The loss of Ramires and Raul Meireles, two important pillars in the midfield, will be particularly damaging for Chelsea. Both can cover the hard yards, and Ramires can increase the tempo of the game and punish opponents on the counterattack. As for their greatest weapon, Didier Drogba, the Blues will likely have to resort to long balls: the English side's midfield this season has been anything but creative. At the other end of the pitch, Mario Gomez will relish the chance to become the hero against Chelsea's weakened centre-backs, as Ribery will too against second-choice right-back Jose Bosingwa. If the hosts' performance at all resembles what they displayed against Madrid, the winner of the final can only be Bayern.

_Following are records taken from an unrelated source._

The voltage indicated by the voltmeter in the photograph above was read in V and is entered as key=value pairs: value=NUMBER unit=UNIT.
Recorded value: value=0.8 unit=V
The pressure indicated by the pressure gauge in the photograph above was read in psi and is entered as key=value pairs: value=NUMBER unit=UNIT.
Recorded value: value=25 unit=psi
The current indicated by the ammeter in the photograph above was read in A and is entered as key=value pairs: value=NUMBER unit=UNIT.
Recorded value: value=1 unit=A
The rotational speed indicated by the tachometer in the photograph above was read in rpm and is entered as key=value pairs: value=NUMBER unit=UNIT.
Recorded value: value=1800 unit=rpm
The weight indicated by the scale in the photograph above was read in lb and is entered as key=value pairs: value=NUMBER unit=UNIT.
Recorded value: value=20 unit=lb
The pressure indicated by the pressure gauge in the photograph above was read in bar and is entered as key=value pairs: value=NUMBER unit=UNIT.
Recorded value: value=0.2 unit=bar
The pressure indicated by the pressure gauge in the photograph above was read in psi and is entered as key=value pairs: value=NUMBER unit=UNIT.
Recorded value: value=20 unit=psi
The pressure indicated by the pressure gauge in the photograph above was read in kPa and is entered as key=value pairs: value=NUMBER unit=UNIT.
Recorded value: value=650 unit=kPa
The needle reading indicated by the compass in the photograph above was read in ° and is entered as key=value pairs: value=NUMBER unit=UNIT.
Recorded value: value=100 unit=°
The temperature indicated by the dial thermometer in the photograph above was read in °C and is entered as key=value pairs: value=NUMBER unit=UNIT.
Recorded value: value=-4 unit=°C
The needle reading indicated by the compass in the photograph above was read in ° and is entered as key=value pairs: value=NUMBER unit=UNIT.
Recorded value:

In all likelihood, even a full-strength Chelsea side would probably be the most negotiable opposition Bayern will face in a final for many years. Barcelona have dominated Europe in recent memory, and while Carles Puyol and Xavi are growing older, in most positions they have an abundance of young talent who are yet to peak. Mourinho's Real Madrid face a similar future, with only Iker Casillas and Xabi Alonso the wrong side of 30. Bayern could decisively claim to have been the better side in their recent tie, but Real will certainly be a challenge for years to come, especially given their financial might. The same goes for Manchester City should the Premier League side manage to balance their books ahead of the implementation of Financial Fair Play.
Among neutrals, Jupp Heynckes' men are considered favourites for Saturday's match. Casillas, who bowed out to the Bavarians at the semi-final stage, sees the Germans as favourites: "Bayern are more compact and stronger as a team. The suspensions will also hurt Chelsea more than Bayern," he told Bild.
After losing the Bundesliga and DFB-Pokal, the cards are in their hands. Now or never.